Revise the entries between the line holding "scientific name: Samolus valerandi" and the line holding "genus: Peribatodes", inclusive, replacing "common name" with "vernacular name" and leaving everything else unchanged. Give back only those lines.

• RECORD EXTRACTS:

▼▼▼

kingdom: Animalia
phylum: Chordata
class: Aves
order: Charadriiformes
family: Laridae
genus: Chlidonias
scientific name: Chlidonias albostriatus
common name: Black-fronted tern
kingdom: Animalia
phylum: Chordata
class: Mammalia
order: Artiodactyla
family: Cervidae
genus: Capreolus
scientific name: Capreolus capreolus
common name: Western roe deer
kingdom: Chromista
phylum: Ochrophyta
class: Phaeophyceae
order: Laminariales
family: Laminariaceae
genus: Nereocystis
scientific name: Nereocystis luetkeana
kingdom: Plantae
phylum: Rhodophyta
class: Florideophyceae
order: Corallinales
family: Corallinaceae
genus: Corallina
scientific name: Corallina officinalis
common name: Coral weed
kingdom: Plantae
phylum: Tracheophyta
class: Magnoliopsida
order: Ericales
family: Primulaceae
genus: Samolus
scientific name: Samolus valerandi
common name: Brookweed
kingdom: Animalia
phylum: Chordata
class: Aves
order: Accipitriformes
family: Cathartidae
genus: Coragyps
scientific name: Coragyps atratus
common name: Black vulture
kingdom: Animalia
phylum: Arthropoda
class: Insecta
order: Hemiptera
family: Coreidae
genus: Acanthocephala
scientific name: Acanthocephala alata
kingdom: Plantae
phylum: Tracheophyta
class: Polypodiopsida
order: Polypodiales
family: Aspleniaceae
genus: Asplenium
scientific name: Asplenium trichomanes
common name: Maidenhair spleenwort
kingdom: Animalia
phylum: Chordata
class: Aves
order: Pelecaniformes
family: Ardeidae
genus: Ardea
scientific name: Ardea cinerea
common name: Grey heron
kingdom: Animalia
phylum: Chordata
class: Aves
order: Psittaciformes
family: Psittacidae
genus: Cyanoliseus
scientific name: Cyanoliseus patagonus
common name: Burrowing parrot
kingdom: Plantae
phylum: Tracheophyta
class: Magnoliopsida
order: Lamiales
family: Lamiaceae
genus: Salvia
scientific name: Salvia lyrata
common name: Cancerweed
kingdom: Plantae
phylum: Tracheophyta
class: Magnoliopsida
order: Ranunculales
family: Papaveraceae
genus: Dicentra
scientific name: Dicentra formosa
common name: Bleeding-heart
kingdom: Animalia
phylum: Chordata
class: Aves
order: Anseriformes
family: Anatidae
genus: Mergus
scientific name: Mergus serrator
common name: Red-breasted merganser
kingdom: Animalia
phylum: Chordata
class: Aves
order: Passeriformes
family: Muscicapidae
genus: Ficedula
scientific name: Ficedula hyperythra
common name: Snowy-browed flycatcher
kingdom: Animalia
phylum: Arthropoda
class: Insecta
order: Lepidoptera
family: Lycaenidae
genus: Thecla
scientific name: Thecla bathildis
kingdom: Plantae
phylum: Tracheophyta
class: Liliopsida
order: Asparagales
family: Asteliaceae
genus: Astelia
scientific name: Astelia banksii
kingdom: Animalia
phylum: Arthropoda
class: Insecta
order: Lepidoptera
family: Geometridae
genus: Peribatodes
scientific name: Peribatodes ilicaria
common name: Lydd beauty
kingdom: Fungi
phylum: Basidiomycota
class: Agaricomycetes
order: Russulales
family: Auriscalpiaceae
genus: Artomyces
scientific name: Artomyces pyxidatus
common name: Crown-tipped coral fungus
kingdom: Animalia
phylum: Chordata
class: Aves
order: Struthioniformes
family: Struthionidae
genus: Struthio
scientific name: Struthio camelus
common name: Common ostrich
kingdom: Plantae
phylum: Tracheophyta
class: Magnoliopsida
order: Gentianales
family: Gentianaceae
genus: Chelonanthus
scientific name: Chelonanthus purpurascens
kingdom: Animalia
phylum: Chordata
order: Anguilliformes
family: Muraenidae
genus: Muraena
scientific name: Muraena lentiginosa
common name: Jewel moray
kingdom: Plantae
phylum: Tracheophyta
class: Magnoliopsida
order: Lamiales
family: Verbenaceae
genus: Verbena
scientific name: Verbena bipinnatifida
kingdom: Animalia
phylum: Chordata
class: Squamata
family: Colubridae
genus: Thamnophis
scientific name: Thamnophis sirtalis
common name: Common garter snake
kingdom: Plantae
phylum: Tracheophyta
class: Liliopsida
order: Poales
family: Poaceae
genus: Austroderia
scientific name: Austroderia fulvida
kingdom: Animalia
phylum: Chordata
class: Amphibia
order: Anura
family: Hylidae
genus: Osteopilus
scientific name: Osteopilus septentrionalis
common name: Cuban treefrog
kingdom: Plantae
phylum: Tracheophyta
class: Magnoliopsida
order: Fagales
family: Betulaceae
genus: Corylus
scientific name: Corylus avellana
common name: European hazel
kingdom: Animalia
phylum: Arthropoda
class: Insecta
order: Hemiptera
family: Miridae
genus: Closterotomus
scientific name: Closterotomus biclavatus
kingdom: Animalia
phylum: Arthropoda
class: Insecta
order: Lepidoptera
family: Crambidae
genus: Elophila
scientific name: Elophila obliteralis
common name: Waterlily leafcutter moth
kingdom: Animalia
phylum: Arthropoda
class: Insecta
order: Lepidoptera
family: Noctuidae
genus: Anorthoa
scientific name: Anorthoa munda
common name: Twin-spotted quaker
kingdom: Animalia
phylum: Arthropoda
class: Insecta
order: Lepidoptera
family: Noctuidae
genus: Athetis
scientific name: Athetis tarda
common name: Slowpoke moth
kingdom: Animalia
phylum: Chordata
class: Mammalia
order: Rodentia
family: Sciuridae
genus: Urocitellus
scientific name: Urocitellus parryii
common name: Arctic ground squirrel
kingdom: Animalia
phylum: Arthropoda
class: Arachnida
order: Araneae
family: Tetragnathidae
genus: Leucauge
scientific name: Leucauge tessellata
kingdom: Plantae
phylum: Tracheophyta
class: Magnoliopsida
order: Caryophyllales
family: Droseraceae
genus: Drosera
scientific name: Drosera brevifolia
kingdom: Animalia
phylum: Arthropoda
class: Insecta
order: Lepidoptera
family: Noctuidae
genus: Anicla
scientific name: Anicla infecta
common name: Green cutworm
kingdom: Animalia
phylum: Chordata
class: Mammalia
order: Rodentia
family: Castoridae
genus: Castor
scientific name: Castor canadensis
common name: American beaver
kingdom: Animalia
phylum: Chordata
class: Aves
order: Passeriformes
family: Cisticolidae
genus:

▲▲▲

• SOLUTION TO THIS PROBLEM:
scientific name: Samolus valerandi
vernacular name: Brookweed
kingdom: Animalia
phylum: Chordata
class: Aves
order: Accipitriformes
family: Cathartidae
genus: Coragyps
scientific name: Coragyps atratus
vernacular name: Black vulture
kingdom: Animalia
phylum: Arthropoda
class: Insecta
order: Hemiptera
family: Coreidae
genus: Acanthocephala
scientific name: Acanthocephala alata
kingdom: Plantae
phylum: Tracheophyta
class: Polypodiopsida
order: Polypodiales
family: Aspleniaceae
genus: Asplenium
scientific name: Asplenium trichomanes
vernacular name: Maidenhair spleenwort
kingdom: Animalia
phylum: Chordata
class: Aves
order: Pelecaniformes
family: Ardeidae
genus: Ardea
scientific name: Ardea cinerea
vernacular name: Grey heron
kingdom: Animalia
phylum: Chordata
class: Aves
order: Psittaciformes
family: Psittacidae
genus: Cyanoliseus
scientific name: Cyanoliseus patagonus
vernacular name: Burrowing parrot
kingdom: Plantae
phylum: Tracheophyta
class: Magnoliopsida
order: Lamiales
family: Lamiaceae
genus: Salvia
scientific name: Salvia lyrata
vernacular name: Cancerweed
kingdom: Plantae
phylum: Tracheophyta
class: Magnoliopsida
order: Ranunculales
family: Papaveraceae
genus: Dicentra
scientific name: Dicentra formosa
vernacular name: Bleeding-heart
kingdom: Animalia
phylum: Chordata
class: Aves
order: Anseriformes
family: Anatidae
genus: Mergus
scientific name: Mergus serrator
vernacular name: Red-breasted merganser
kingdom: Animalia
phylum: Chordata
class: Aves
order: Passeriformes
family: Muscicapidae
genus: Ficedula
scientific name: Ficedula hyperythra
vernacular name: Snowy-browed flycatcher
kingdom: Animalia
phylum: Arthropoda
class: Insecta
order: Lepidoptera
family: Lycaenidae
genus: Thecla
scientific name: Thecla bathildis
kingdom: Plantae
phylum: Tracheophyta
class: Liliopsida
order: Asparagales
family: Asteliaceae
genus: Astelia
scientific name: Astelia banksii
kingdom: Animalia
phylum: Arthropoda
class: Insecta
order: Lepidoptera
family: Geometridae
genus: Peribatodes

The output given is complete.